As all sample sizes are equal, we can obtain this pooled Hedges g by adding the effect sizes and dividing by 3:

g_pool_1 <- (g_anx + g_panic + g_hyper)/3
          yi         vi
1 0.02573884 0.06275694

But in a more realistic situation, when sample sizes are different, we should weigh by N:

g_pool_2 <- (g_anx * (N_post_treatment+N_post_control) + g_panic * (N_post_treatment+N_post_control) + g_hyper * (N_post_treatment+N_post_control))/(3* (N_post_treatment+N_post_control))
          yi         vi
1 0.02573884 0.06275694

Pooled effect sizes can change drastically depending on what you pool.

If a researcher would like to inflate the effect size estimate a.k.a. p-hack—which obviously is a big NONO—he/she could simply ignore panic to get a larger effect size estimate:

g_pool_anx_hyp <- (g_anx + g_hyper)/2
         yi         vi
1 0.1361411 0.06273678

This is why registered reports, preregistration, and transparency are in dire need for research synthesis—and science as a whole.

Pretest-Posttest-Control (PPC) Design

As far as I know, dPPC cannot be interpreted the same way as the d family and mixing both effect sizes should NOT be done.

dPPC is another standardized mean differences which might have been calculated as an effect size. It includes the pre-intervention information on means and standard deviations and is described very exhaustively by Morris (2008):

In the PPC design, research participants are assigned to treatment or control conditions, and each participant is measured both before and after the treatment has been administered. The PPC design can provide useful estimates of treatment effects as either an experimental design, where participants are randomly assigned to treatment conditions, or as a quasiexperimental design, where randomization is not feasible (Cook & Campbell, 1979).

It is important to note that this method is not necessary for randomized control trials as the population pretest means can be assumed to be equal across groups. This is why PPC designs are preferred in quasi-experimental research, where the groups cannot be assumed to be equal at baseline.

If we still want to calculate it, we have to choose between many available formulas.

Standardized Mean Change

A common approach would be to calculate the difference between the standardized mean change for the treatment and control groups.

First, we need to calculate the standardized mean change for the treatment group:

smc_t <- (M_post_treatment - M_pre_treatment) / ((SD_post_treatment + SD_pre_treatment)/2)

as well as for the control group:

smc_c <- (M_post_control - M_pre_control) / ((SD_post_control + SD_pre_control)/2)

**Stated problem 1**
Quote the effect-size passage word for word, starting at "Pooled effect sizes" and ending at "as a whole.".
**Stated problem 2**
Condense the paragraph of the effect-size passage that begins "It is important to note that this method" into one shorter sentence that keeps its main facts.
Work only from the effect-size passage.

**Provided records**

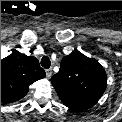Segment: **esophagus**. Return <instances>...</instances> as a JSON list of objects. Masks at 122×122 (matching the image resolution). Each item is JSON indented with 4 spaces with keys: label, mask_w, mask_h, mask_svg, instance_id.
<instances>
[{
    "label": "esophagus",
    "mask_w": 122,
    "mask_h": 122,
    "mask_svg": "<svg viewBox=\"0 0 122 122\" xmlns=\"http://www.w3.org/2000/svg\"><path fill=\"white\" fill-rule=\"evenodd\" d=\"M51 75H52V71H51V70H47V71H46V76H47V78H50Z\"/></svg>",
    "instance_id": "obj_1"
}]
</instances>
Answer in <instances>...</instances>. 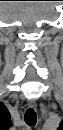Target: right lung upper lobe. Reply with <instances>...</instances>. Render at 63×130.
I'll list each match as a JSON object with an SVG mask.
<instances>
[{
  "instance_id": "cb5924a9",
  "label": "right lung upper lobe",
  "mask_w": 63,
  "mask_h": 130,
  "mask_svg": "<svg viewBox=\"0 0 63 130\" xmlns=\"http://www.w3.org/2000/svg\"><path fill=\"white\" fill-rule=\"evenodd\" d=\"M1 122L7 129L11 126L10 114L4 104H1Z\"/></svg>"
}]
</instances>
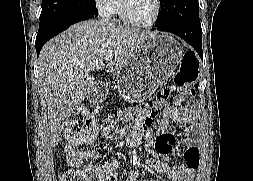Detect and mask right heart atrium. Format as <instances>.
<instances>
[{"instance_id":"right-heart-atrium-1","label":"right heart atrium","mask_w":253,"mask_h":181,"mask_svg":"<svg viewBox=\"0 0 253 181\" xmlns=\"http://www.w3.org/2000/svg\"><path fill=\"white\" fill-rule=\"evenodd\" d=\"M94 7L99 16L105 20H110L116 14L119 6L118 0H93Z\"/></svg>"}]
</instances>
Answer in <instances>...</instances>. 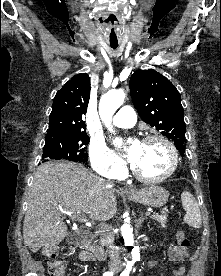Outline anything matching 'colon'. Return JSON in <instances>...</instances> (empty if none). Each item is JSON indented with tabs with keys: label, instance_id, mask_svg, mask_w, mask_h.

**Full solution 1**
Pooled effect sizes can change drastically depending on what you pool.

If a researcher would like to inflate the effect size estimate a.k.a. p-hack—which obviously is a big NONO—he/she could simply ignore panic to get a larger effect size estimate:

g_pool_anx_hyp <- (g_anx + g_hyper)/2
         yi         vi
1 0.1361411 0.06273678

This is why registered reports, preregistration, and transparency are in dire need for research synthesis—and science as a whole.

**Full solution 2**
Randomized control trials don't need this method because their population pretest means can be assumed equal across groups, so PPC designs are preferred in quasi-experimental research, where groups can't be assumed equal at baseline.